Published: 30 July 2008



Real-time PCR analysis is a sensitive DNA quantification technique that has recently gained considerable attention in biotechnology, microbiology and molecular diagnostics. Although, the cycle-threshold (Ct) method is the present "gold standard", it is far from being a standard assay. Uniform reaction efficiency among samples is the most important assumption of this method. Nevertheless, some authors have reported that it may not be correct and a slight PCR efficiency decrease of about 4% could result in an error of up to 400% using the Ct method. This reaction efficiency decrease may be caused by inhibiting agents used during nucleic acid extraction or copurified from the biological sample.

We propose a new method (Cy0) that does not require the assumption of equal reaction efficiency between unknowns and standard curve.


The Cy0 method is based on the fit of Richards' equation to real-time PCR data by nonlinear regression in order to obtain the best fit estimators of reaction parameters. Subsequently, these parameters were used to calculate the Cy0 value that minimizes the dependence of its value on PCR kinetic.

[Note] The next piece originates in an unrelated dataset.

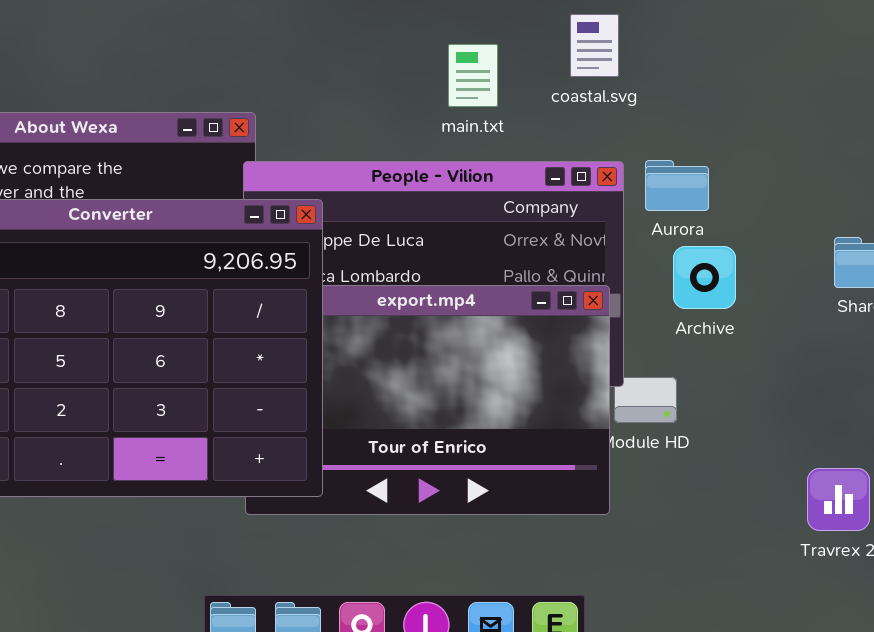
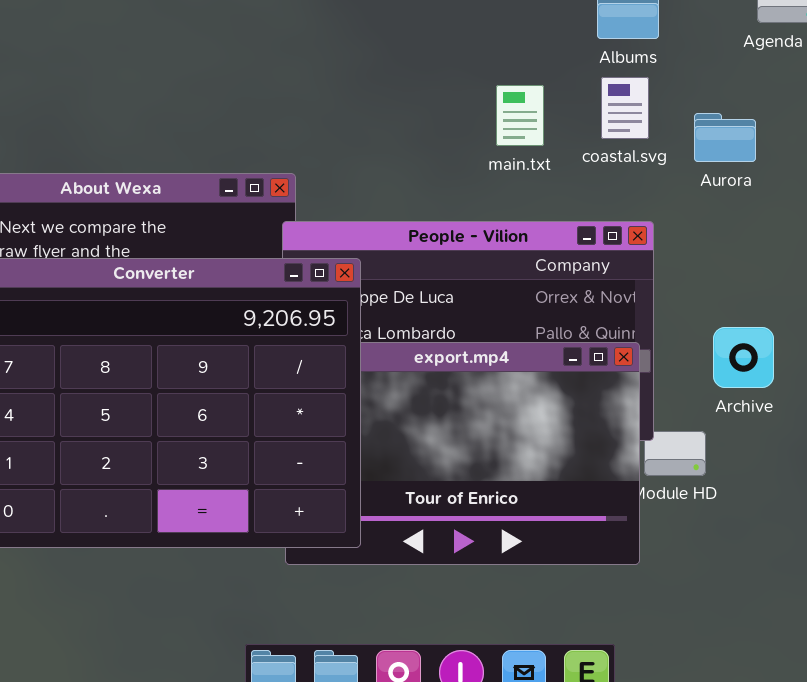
main.txt: [448,44,498,107] -> [496,85,544,146], moved
Aurora: [645,160,709,211] -> [694,113,756,162], moved
Archive: [673,246,736,309] -> [713,327,774,388], moved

The Ct, second derivative (Cp), sigmoidal curve fitting method (SCF) and Cy0 methods were compared using two criteria: precision and accuracy. Our results demonstrated that, in optimal amplification conditions, these four methods are equally precise and accurate. However, when PCR efficiency was slightly decreased, diluting amplification mix quantity or adding a biological inhibitor such as IgG, the SCF, Ct and Cp methods were markedly impaired while the Cy0 method gave significantly more accurate and precise results.


Our results demonstrate that Cy0 represents a significant improvement over the standard methods for obtaining a reliable and precise nucleic acid quantification even in sub-optimal amplification conditions overcoming the underestimation caused by the presence of some PCR inhibitors.